The purpose of the second stage is to take the already quite random output of the first stage, and further mix it up in a nonlinear way to eliminate the linearity and increase the number of output bits. The structure of the second stage is inspired by the Trivium stream cipher, but simplified to reduce the hardware cost. The second stage consists of multiple nonlinear-feedback shift registers (one for each stream) which together form a loop. This results in a nonlinear invertible state-transition function. As discussed earlier, the fact that the state-transition function is invertible results in a much larger average period, which increases the randomness quality of the output.

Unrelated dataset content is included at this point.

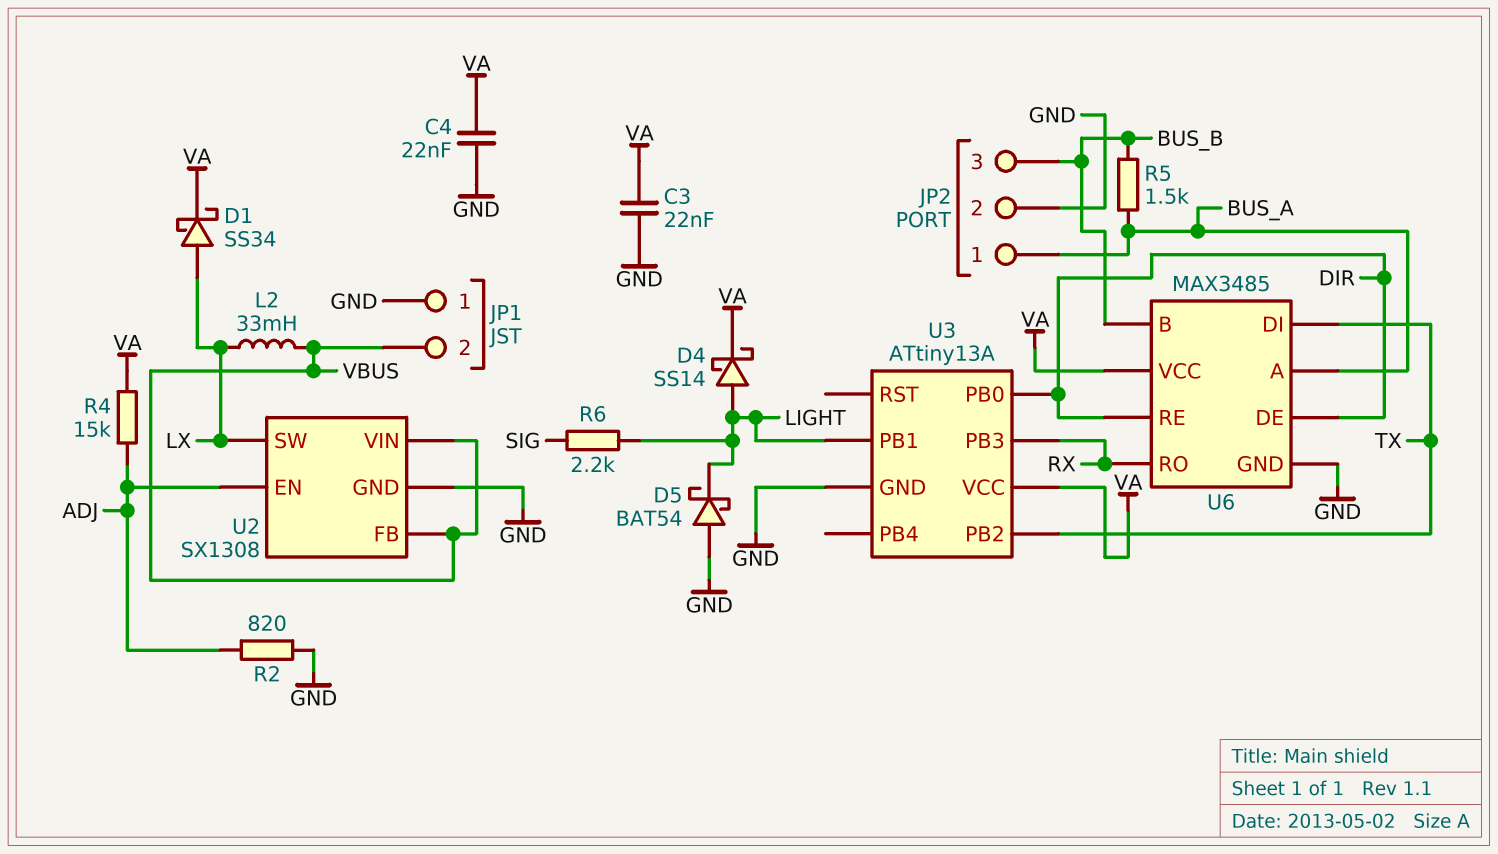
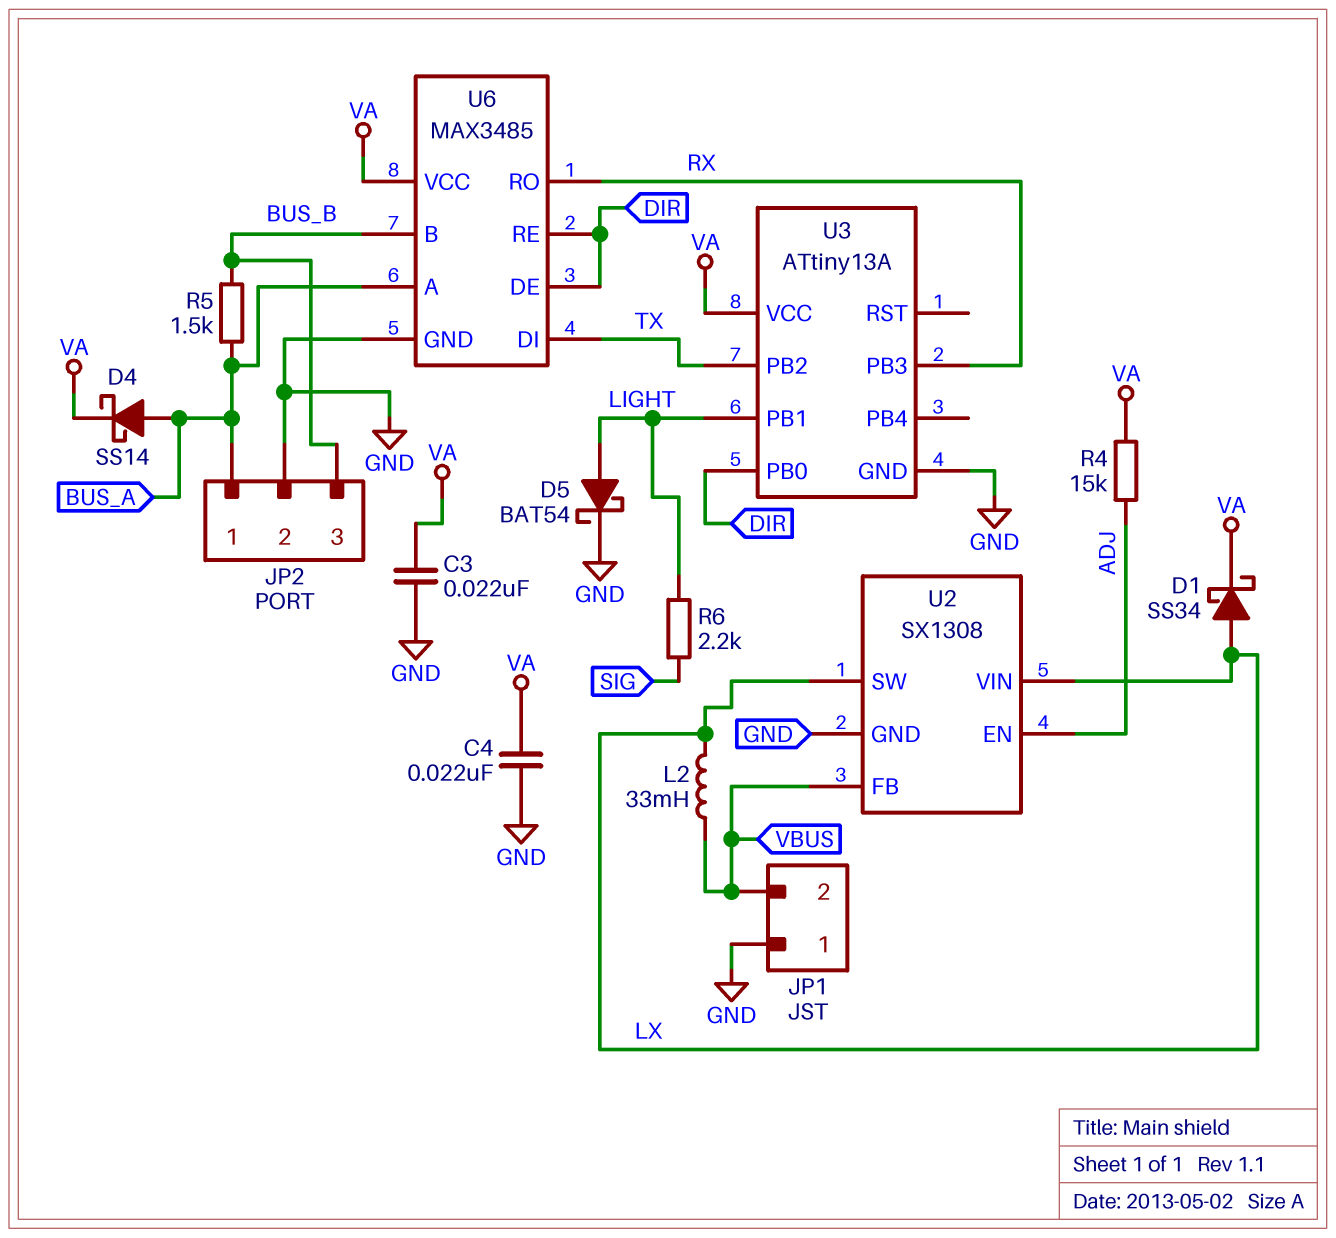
D4: schottky SS14 (A LIGHT, K VA) -> schottky SS14 (A BUS_A, K VA)
D5: schottky BAT54 (A GND, K LIGHT) -> schottky BAT54 (A LIGHT, K GND)
R2: 820 (ADJ, GND) -> none
U2 pin VIN: VBUS -> LX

Since this structure doesn't have a nice mathematical representation, the choice of logic gates and feedback taps was based on randomness testing and especially avalance testing, as discussed earlier. The taps are optimized to provide the strongest avalance effect for the case with only a single output stream, since this is the 'weakest' case. When more output streams are added, the randomness quality increases automatically due to the higher number of state bits. The taps that were finally chosen for each of the xormix variants are the results of several days of avalance testing.
The one remaining design aspect is how the output of the first stage (X) is mixed into the second stage (Y). If there was only one output stream, the it would have been sufficient to just XOR the X state into the Y state. However Y can be much larger than X if there are multiple output streams, so we need to extend X to make it the same length as Y before mixing the states together. Simply repeating X is suboptimal, since that would result in the same bits of X getting mixed together many times in different streams. Instead we do the following:
-
First the X state is XOR-ed with a set of predefined 'salt' values, to provide a different value for each stream. This does not actually add any randomness, but it does make each value unique, which is important because all streams use the same state-transition function. The salts were chosen to have a reasonably large Hamming distance, but other than that they are entirely random.
-
After applying the salts, the bits of the resulting values are rotated by an amount equal to the number of the stream. So the value for the first stream is not rotated, the value for the second stream is rotated by 1 bit, the value for the third stream is rotated by 2 bits, and so on. This ensures that the same bit won't appear twice in the same position.
-
Finally the bits for each stream are shuffled according to a predefined scheme. This shuffling scheme is optimized to minimize the number of times that two bits from the first stage will appear at the same distance away from each other in the shift register of the second stage. This ensures that the second stage will not repeatedly mix the same two input bits together, but will instead mix together different combinations of bits for each output stream.